On dit par exemple : "On s'est retrouvé à poil sans avoir dit un mot".

  • tandis qu'au sens figuré, elles signifient respectivement :
    • "Se mettre à poil" : se dévoiler totalement.

On dit par exemple : "Je me suis mis à poil, tu sais tout : à toi de tout me dire en ce qui te concerne à présent".

    • et "Se retrouver à poil" : se retrouver démuni, sans rien.

On dit par exemple : "Après mon divorce, je me suis retrouvé à poil : j'allais aux Restos du Coeur".

Sur un sujet contigu, je me permets de recommander la lecture de mon article "Se promener à poil", "Être à poil" ou Être torsepoil".

"Se promener à poil", "Être à poil" ou "Être torsepoil".

Dans ces trois locutions verbales relevant du registre argotique, la locution adjectivale "À poil" ou le suffixe "Poil" signifient "Nu".

  • "Se promener à poil" signifie par conséquent : se promener nu,

On dit par exemple : "Quand je suis seul chez moi je me promène très souvent à poil".

  • "Être à poil" : être nu,

On dit par exemple : "J'étais à poil quand le facteur a sonné".

  • et "Être torsepoil" : être torse nu.

On dit par exemple : "Quand je suis arrivé chez Michel il était torsepoil en train de préparer le barbecue".

Sur un sujet contigu, je me permets de vous suggérer la lecture de mon article "Se mettre à poil" ou "Se retrouver à poil".

"Reprendre du poil de la bête".

Cette expression étrange du registre familier signifie, selon le contexte :

  • "aller mieux après avoir été très malade, reprendre des forces",
  • ou "reprendre l'avantage sur un adversaire, après avoir été en situation de faiblesse"

Elle trouve son origine dans la croyance populaire en vertu de laquelle appliquer le poil d’une bête ayant mordu quelqu'un sur la plaie permettrait de guérir celle-ci.

Source : www.expressio.fr et wikipedia.org

"Comme par un fait exprès" et "On le dirait fait exprès pour vous".

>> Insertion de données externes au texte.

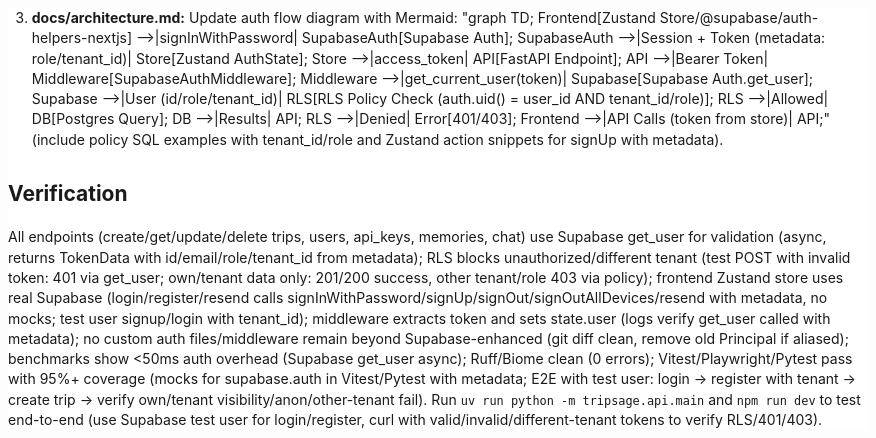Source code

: 3. **docs/architecture.md:** Update auth flow diagram with Mermaid: "graph TD; Frontend[Zustand Store/@supabase/auth-helpers-nextjs] -->|signInWithPassword| SupabaseAuth[Supabase Auth]; SupabaseAuth -->|Session + Token (metadata: role/tenant_id)| Store[Zustand AuthState]; Store -->|access_token| API[FastAPI Endpoint]; API -->|Bearer Token| Middleware[SupabaseAuthMiddleware]; Middleware -->|get_current_user(token)| Supabase[Supabase Auth.get_user]; Supabase -->|User (id/role/tenant_id)| RLS[RLS Policy Check (auth.uid() = user_id AND tenant_id/role)]; RLS -->|Allowed| DB[Postgres Query]; DB -->|Results| API; RLS -->|Denied| Error[401/403]; Frontend -->|API Calls (token from store)| API;" (include policy SQL examples with tenant_id/role and Zustand action snippets for signUp with metadata).

## Verification

All endpoints (create/get/update/delete trips, users, api_keys, memories, chat) use Supabase get_user for validation (async, returns TokenData with id/email/role/tenant_id from metadata); RLS blocks unauthorized/different tenant (test POST with invalid token: 401 via get_user; own/tenant data only: 201/200 success, other tenant/role 403 via policy); frontend Zustand store uses real Supabase (login/register/resend calls signInWithPassword/signUp/signOut/signOutAllDevices/resend with metadata, no mocks; test user signup/login with tenant_id); middleware extracts token and sets state.user (logs verify get_user called with metadata); no custom auth files/middleware remain beyond Supabase-enhanced (git diff clean, remove old Principal if aliased); benchmarks show <50ms auth overhead (Supabase get_user async); Ruff/Biome clean (0 errors); Vitest/Playwright/Pytest pass with 95%+ coverage (mocks for supabase.auth in Vitest/Pytest with metadata; E2E with test user: login → register with tenant → create trip → verify own/tenant visibility/anon/other-tenant fail). Run `uv run python -m tripsage.api.main` and `npm run dev` to test end-to-end (use Supabase test user for login/register, curl with valid/invalid/different-tenant tokens to verify RLS/401/403).
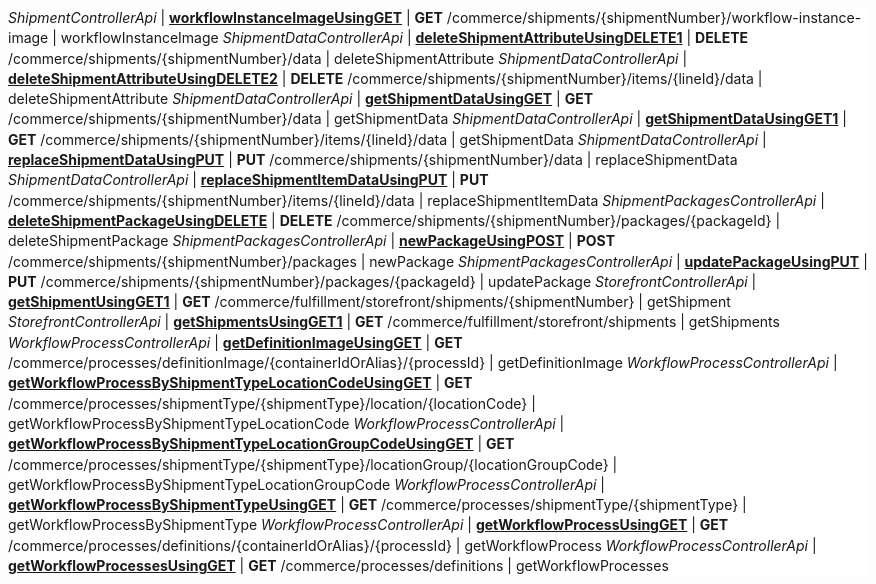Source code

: *ShipmentControllerApi* | [**workflowInstanceImageUsingGET**](docs/ShipmentControllerApi.md#workflowInstanceImageUsingGET) | **GET** /commerce/shipments/{shipmentNumber}/workflow-instance-image | workflowInstanceImage
*ShipmentDataControllerApi* | [**deleteShipmentAttributeUsingDELETE1**](docs/ShipmentDataControllerApi.md#deleteShipmentAttributeUsingDELETE1) | **DELETE** /commerce/shipments/{shipmentNumber}/data | deleteShipmentAttribute
*ShipmentDataControllerApi* | [**deleteShipmentAttributeUsingDELETE2**](docs/ShipmentDataControllerApi.md#deleteShipmentAttributeUsingDELETE2) | **DELETE** /commerce/shipments/{shipmentNumber}/items/{lineId}/data | deleteShipmentAttribute
*ShipmentDataControllerApi* | [**getShipmentDataUsingGET**](docs/ShipmentDataControllerApi.md#getShipmentDataUsingGET) | **GET** /commerce/shipments/{shipmentNumber}/data | getShipmentData
*ShipmentDataControllerApi* | [**getShipmentDataUsingGET1**](docs/ShipmentDataControllerApi.md#getShipmentDataUsingGET1) | **GET** /commerce/shipments/{shipmentNumber}/items/{lineId}/data | getShipmentData
*ShipmentDataControllerApi* | [**replaceShipmentDataUsingPUT**](docs/ShipmentDataControllerApi.md#replaceShipmentDataUsingPUT) | **PUT** /commerce/shipments/{shipmentNumber}/data | replaceShipmentData
*ShipmentDataControllerApi* | [**replaceShipmentItemDataUsingPUT**](docs/ShipmentDataControllerApi.md#replaceShipmentItemDataUsingPUT) | **PUT** /commerce/shipments/{shipmentNumber}/items/{lineId}/data | replaceShipmentItemData
*ShipmentPackagesControllerApi* | [**deleteShipmentPackageUsingDELETE**](docs/ShipmentPackagesControllerApi.md#deleteShipmentPackageUsingDELETE) | **DELETE** /commerce/shipments/{shipmentNumber}/packages/{packageId} | deleteShipmentPackage
*ShipmentPackagesControllerApi* | [**newPackageUsingPOST**](docs/ShipmentPackagesControllerApi.md#newPackageUsingPOST) | **POST** /commerce/shipments/{shipmentNumber}/packages | newPackage
*ShipmentPackagesControllerApi* | [**updatePackageUsingPUT**](docs/ShipmentPackagesControllerApi.md#updatePackageUsingPUT) | **PUT** /commerce/shipments/{shipmentNumber}/packages/{packageId} | updatePackage
*StorefrontControllerApi* | [**getShipmentUsingGET1**](docs/StorefrontControllerApi.md#getShipmentUsingGET1) | **GET** /commerce/fulfillment/storefront/shipments/{shipmentNumber} | getShipment
*StorefrontControllerApi* | [**getShipmentsUsingGET1**](docs/StorefrontControllerApi.md#getShipmentsUsingGET1) | **GET** /commerce/fulfillment/storefront/shipments | getShipments
*WorkflowProcessControllerApi* | [**getDefinitionImageUsingGET**](docs/WorkflowProcessControllerApi.md#getDefinitionImageUsingGET) | **GET** /commerce/processes/definitionImage/{containerIdOrAlias}/{processId} | getDefinitionImage
*WorkflowProcessControllerApi* | [**getWorkflowProcessByShipmentTypeLocationCodeUsingGET**](docs/WorkflowProcessControllerApi.md#getWorkflowProcessByShipmentTypeLocationCodeUsingGET) | **GET** /commerce/processes/shipmentType/{shipmentType}/location/{locationCode} | getWorkflowProcessByShipmentTypeLocationCode
*WorkflowProcessControllerApi* | [**getWorkflowProcessByShipmentTypeLocationGroupCodeUsingGET**](docs/WorkflowProcessControllerApi.md#getWorkflowProcessByShipmentTypeLocationGroupCodeUsingGET) | **GET** /commerce/processes/shipmentType/{shipmentType}/locationGroup/{locationGroupCode} | getWorkflowProcessByShipmentTypeLocationGroupCode
*WorkflowProcessControllerApi* | [**getWorkflowProcessByShipmentTypeUsingGET**](docs/WorkflowProcessControllerApi.md#getWorkflowProcessByShipmentTypeUsingGET) | **GET** /commerce/processes/shipmentType/{shipmentType} | getWorkflowProcessByShipmentType
*WorkflowProcessControllerApi* | [**getWorkflowProcessUsingGET**](docs/WorkflowProcessControllerApi.md#getWorkflowProcessUsingGET) | **GET** /commerce/processes/definitions/{containerIdOrAlias}/{processId} | getWorkflowProcess
*WorkflowProcessControllerApi* | [**getWorkflowProcessesUsingGET**](docs/WorkflowProcessControllerApi.md#getWorkflowProcessesUsingGET) | **GET** /commerce/processes/definitions | getWorkflowProcesses
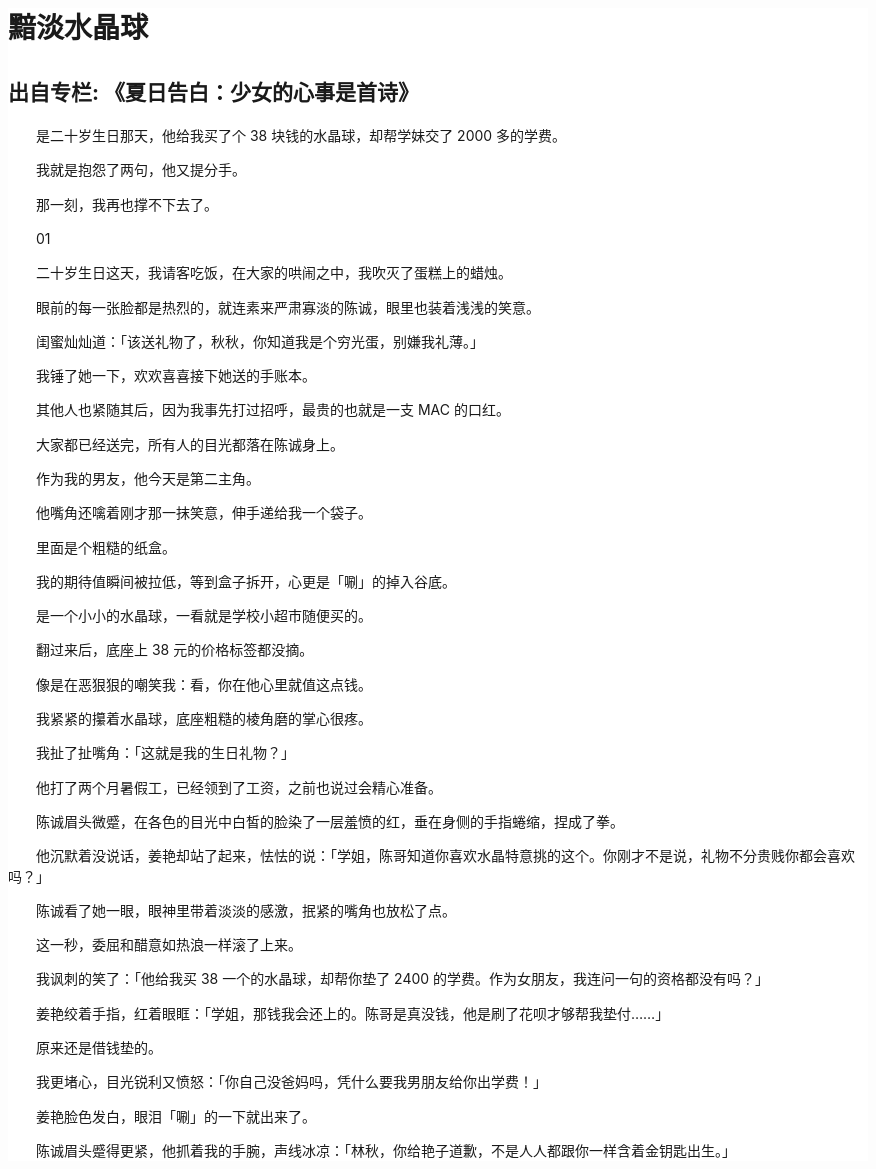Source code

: # 黯淡水晶球  
## 出自专栏: 《夏日告白：少女的心事是首诗》  
&emsp;&emsp;是二十岁生日那天，他给我买了个 38 块钱的水晶球，却帮学妹交了 2000 多的学费。  
  
&emsp;&emsp;我就是抱怨了两句，他又提分手。  
  
&emsp;&emsp;那一刻，我再也撑不下去了。  
  
&emsp;&emsp;01  
  
&emsp;&emsp;二十岁生日这天，我请客吃饭，在大家的哄闹之中，我吹灭了蛋糕上的蜡烛。  
  
&emsp;&emsp;眼前的每一张脸都是热烈的，就连素来严肃寡淡的陈诚，眼里也装着浅浅的笑意。  
  
&emsp;&emsp;闺蜜灿灿道：「该送礼物了，秋秋，你知道我是个穷光蛋，别嫌我礼薄。」  
  
&emsp;&emsp;我锤了她一下，欢欢喜喜接下她送的手账本。  
  
&emsp;&emsp;其他人也紧随其后，因为我事先打过招呼，最贵的也就是一支 MAC 的口红。  
  
&emsp;&emsp;大家都已经送完，所有人的目光都落在陈诚身上。  
  
&emsp;&emsp;作为我的男友，他今天是第二主角。  
  
&emsp;&emsp;他嘴角还噙着刚才那一抹笑意，伸手递给我一个袋子。  
  
&emsp;&emsp;里面是个粗糙的纸盒。  
  
&emsp;&emsp;我的期待值瞬间被拉低，等到盒子拆开，心更是「唰」的掉入谷底。  
  
&emsp;&emsp;是一个小小的水晶球，一看就是学校小超市随便买的。  
  
&emsp;&emsp;翻过来后，底座上 38 元的价格标签都没摘。  
  
&emsp;&emsp;像是在恶狠狠的嘲笑我：看，你在他心里就值这点钱。  
  
&emsp;&emsp;我紧紧的攥着水晶球，底座粗糙的棱角磨的掌心很疼。  
  
&emsp;&emsp;我扯了扯嘴角：「这就是我的生日礼物？」  
  
&emsp;&emsp;他打了两个月暑假工，已经领到了工资，之前也说过会精心准备。  
  
&emsp;&emsp;陈诚眉头微蹙，在各色的目光中白皙的脸染了一层羞愤的红，垂在身侧的手指蜷缩，捏成了拳。  
  
&emsp;&emsp;他沉默着没说话，姜艳却站了起来，怯怯的说：「学姐，陈哥知道你喜欢水晶特意挑的这个。你刚才不是说，礼物不分贵贱你都会喜欢吗？」  
  
&emsp;&emsp;陈诚看了她一眼，眼神里带着淡淡的感激，抿紧的嘴角也放松了点。  
  
&emsp;&emsp;这一秒，委屈和醋意如热浪一样滚了上来。  
  
&emsp;&emsp;我讽刺的笑了：「他给我买 38 一个的水晶球，却帮你垫了 2400 的学费。作为女朋友，我连问一句的资格都没有吗？」  
  
&emsp;&emsp;姜艳绞着手指，红着眼眶：「学姐，那钱我会还上的。陈哥是真没钱，他是刷了花呗才够帮我垫付……」  
  
&emsp;&emsp;原来还是借钱垫的。  
  
&emsp;&emsp;我更堵心，目光锐利又愤怒：「你自己没爸妈吗，凭什么要我男朋友给你出学费！」  
  
&emsp;&emsp;姜艳脸色发白，眼泪「唰」的一下就出来了。  
  
&emsp;&emsp;陈诚眉头蹙得更紧，他抓着我的手腕，声线冰凉：「林秋，你给艳子道歉，不是人人都跟你一样含着金钥匙出生。」  
  
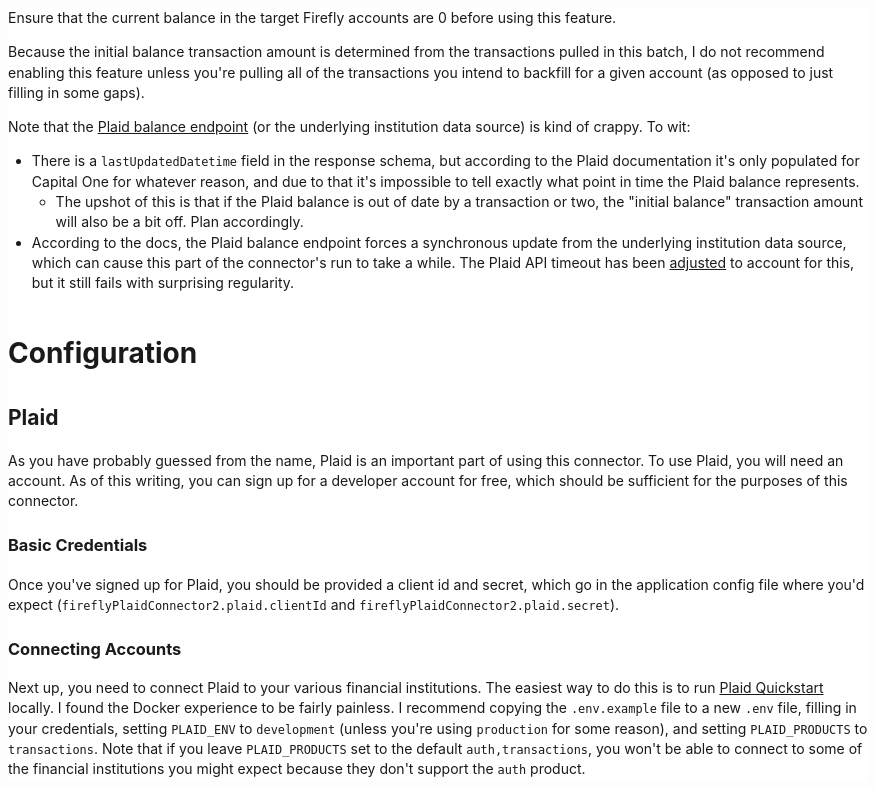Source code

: Ensure that the current balance in the target Firefly accounts are 0 before using this feature.

Because the initial balance transaction amount is determined from the transactions pulled in this batch, I do not
recommend enabling this feature unless you're pulling all of the transactions you intend to backfill for a given
account (as opposed to just filling in some gaps).

Note that the [Plaid balance endpoint](https://plaid.com/docs/api/products/balance/#accountsbalanceget)
(or the underlying institution data source) is kind of crappy. To wit:
* There is a `lastUpdatedDatetime` field in the response schema, but according to the Plaid documentation it's only
populated for Capital One for whatever reason,
and due to that it's impossible to tell exactly what point in time the Plaid balance represents.
  * The upshot of this is that if the Plaid balance is out of date by a transaction or two,
  the "initial balance" transaction amount will also be a bit off. Plan accordingly.
* According to the docs, the Plaid balance endpoint forces a synchronous update from the underlying institution data
source, which can cause this part of the connector's run to take a while. The Plaid API timeout has been
[adjusted](https://github.com/dvankley/firefly-plaid-connector-2/blob/a73fb692937984b64af34a8047c05fcef03cc088/src/main/kotlin/net/djvk/fireflyPlaidConnector2/api/ApiConfiguration.kt#L29)
to account for this, but it still fails with surprising regularity.

# Configuration
## Plaid
As you have probably guessed from the name, Plaid is an important part of using this connector.
To use Plaid, you will need an account. As of this writing, you can sign up for a developer account for free, which
should be sufficient for the purposes of this connector.

### Basic Credentials
Once you've signed up for Plaid, you should be provided a client id and secret, which go in the application config
file where you'd expect (`fireflyPlaidConnector2.plaid.clientId` and `fireflyPlaidConnector2.plaid.secret`).

### Connecting Accounts
Next up, you need to connect Plaid to your various financial institutions. The easiest way to do this is to run
[Plaid Quickstart](https://plaid.com/docs/quickstart/) locally. I found the Docker experience to be fairly painless.
I recommend copying the `.env.example` file to a new `.env` file, filling in your credentials, setting `PLAID_ENV` to
`development` (unless you're using `production` for some reason), and setting `PLAID_PRODUCTS` to `transactions`. Note that
if you leave `PLAID_PRODUCTS` set to the default `auth,transactions`, you won't be able to connect to some of the
financial institutions you might expect because they don't support the `auth` product.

Ces deux locutions homographes n'ont absolument pas la même nature ni la même signification :

  • Dans "Comme par un fait exprès", le mot "fait" est en effet un substantif et "fait exprès" est donc une locution nominale, qui désigne un fait favorisant ou - le plus souvent - contrariant un projet. Et qui, bien que dû au hasard, semble voulu et concerté.

Ainsi, "fait exprès" exprime souvent, de manière ironique, la contrariété face à un empêchement.

On dit par exemple : "C'est tout de même incroyable : je dis que je veux voir une émission à la télévision et, comme par un fait exprès, tu me demandes de t'emmener faire des courses !".

  • Tandis que dans "On le dirait fait exprès pour vous", le mot "fait" est un adjectif et "fait exprès" est donc une locution adjectivale, qui désigne une adaptation naturelle, des dispositions naturelles pour ce dont il s’agit".

On dit par exemple : "Ce tailleur vous sied à ravir : on le dirait fait exprès pour vous".

Dans les deux cas le mot "fait" se prononce "faite" car le "t" final est suivi d'une voyelle.

Voir à ce sujet mon article sur la prononciation du mot fait.

"Un fait".

Ce mot qui signifie "une action" se prononce :

  • au choix "fai" ou "faite" lorsqu'il est au singulier.

On dit par exemple : "Être coutumier du fai" ou "Être coutumier du faite" pour "Être coutumier du fait".

    • mais "faite" si le mot est suivi d'une voyelle et que la liaison amène à prononcer le "t".

On dit par exemple : "Comme par un faite exprès" pour "Comme par un fait exprès".

  • et uniquement "fai" lorsqu'il est au pluriel :

On dit par exemple : "Les fai sont là" ou "Les fai sont têtus" pour "Les faits sont là" et "les faits sont têtus".